The Royal Swedish Academy of Sciences announced its decision, on October 5, 2021, to award the 2021 Nobel Prize in Physics to three Laureates for their studies of “chaotic and apparently random phenomena.” According to the official press release, two of this year’s recipients, Syukuro Manabe of Princeton University and Klaus Hasselmann of the Max Planck Institute of Meteorology “laid the foundation of our knowledge of the Earth’s climate and how humanity influences it.” The third recipient, Giorgio Parisi of Sapienza University of Rome, Italy, was lauded “for the discovery of the interplay of disorder and fluctuations in physical systems from atomic to planetary scales.”
Manabe was honored for demonstrating how increased levels of carbon dioxide in the atmosphere led to increased temperatures at the Earth’s surface. Early in his career, he helped develop physical models of the Earth’s climate and was the first to explore interactions between radiation balance and vertical transport of air masses, thus laying the foundation for today’s climate models.

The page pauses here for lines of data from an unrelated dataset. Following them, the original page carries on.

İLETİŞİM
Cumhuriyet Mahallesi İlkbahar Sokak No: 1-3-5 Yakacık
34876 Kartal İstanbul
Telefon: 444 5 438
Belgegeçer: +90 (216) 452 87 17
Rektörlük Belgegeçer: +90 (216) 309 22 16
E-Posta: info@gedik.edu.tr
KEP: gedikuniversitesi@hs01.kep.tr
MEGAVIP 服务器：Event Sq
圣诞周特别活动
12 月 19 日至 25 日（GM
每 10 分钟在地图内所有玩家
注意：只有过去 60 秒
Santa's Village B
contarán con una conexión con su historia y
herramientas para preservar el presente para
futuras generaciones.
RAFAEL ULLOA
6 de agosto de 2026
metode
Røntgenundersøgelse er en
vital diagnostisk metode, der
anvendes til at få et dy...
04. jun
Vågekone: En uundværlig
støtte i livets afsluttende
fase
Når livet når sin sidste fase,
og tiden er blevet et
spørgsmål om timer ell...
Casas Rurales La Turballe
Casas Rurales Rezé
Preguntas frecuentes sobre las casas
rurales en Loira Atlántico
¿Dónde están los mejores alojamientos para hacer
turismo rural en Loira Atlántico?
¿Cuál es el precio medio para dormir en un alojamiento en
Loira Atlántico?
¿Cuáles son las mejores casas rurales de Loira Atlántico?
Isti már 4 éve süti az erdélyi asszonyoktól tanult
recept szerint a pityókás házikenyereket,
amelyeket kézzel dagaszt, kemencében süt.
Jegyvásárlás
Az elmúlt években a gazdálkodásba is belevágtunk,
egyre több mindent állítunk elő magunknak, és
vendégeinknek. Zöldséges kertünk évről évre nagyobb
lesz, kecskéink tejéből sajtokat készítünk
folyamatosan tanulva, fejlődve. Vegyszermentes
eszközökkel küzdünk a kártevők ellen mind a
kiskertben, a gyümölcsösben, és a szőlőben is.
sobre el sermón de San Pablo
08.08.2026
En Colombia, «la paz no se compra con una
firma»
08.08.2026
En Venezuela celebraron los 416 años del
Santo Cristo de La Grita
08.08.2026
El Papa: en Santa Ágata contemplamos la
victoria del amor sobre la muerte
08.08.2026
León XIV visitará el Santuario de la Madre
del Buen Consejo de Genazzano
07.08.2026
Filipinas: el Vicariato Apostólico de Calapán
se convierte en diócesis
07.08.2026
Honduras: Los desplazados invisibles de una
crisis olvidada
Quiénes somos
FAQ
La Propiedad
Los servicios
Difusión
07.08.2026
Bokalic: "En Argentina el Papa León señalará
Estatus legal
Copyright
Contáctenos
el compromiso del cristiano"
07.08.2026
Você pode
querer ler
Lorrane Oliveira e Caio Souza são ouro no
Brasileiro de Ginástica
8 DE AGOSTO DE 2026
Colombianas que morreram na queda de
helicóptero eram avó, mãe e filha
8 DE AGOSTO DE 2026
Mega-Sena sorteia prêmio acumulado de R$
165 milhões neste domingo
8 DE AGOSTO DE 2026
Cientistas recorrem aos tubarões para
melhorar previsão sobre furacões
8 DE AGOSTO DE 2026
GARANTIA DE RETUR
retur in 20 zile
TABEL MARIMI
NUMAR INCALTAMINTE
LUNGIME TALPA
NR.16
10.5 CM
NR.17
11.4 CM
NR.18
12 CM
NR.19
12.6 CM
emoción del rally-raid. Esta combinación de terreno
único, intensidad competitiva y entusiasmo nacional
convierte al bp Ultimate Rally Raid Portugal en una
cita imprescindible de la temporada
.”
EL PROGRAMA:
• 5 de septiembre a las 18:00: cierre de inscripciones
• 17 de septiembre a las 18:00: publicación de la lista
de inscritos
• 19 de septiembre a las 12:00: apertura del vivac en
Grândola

Hasselmann created a model linking weather and climate that showed how climate models can be reliable despite weather being changeable and seemingly chaotic. He helped identify certain signals or “fingerprints” that natural and anthropogenic phenomena leave on the climate. His methods helped to prove that increasing temperatures in the atmosphere are the result of human emissions of carbon dioxide.
“The discoveries being recognized this year demonstrate that our knowledge about the climate rests on a solid scientific foundation, based on a rigorous analysis of observations. This year’s Laureates have all contributed to us gaining deeper insight into the properties and evolution of complex physical systems,” stated Thors Hans Hansson, chair of the Nobel Committee for Physics.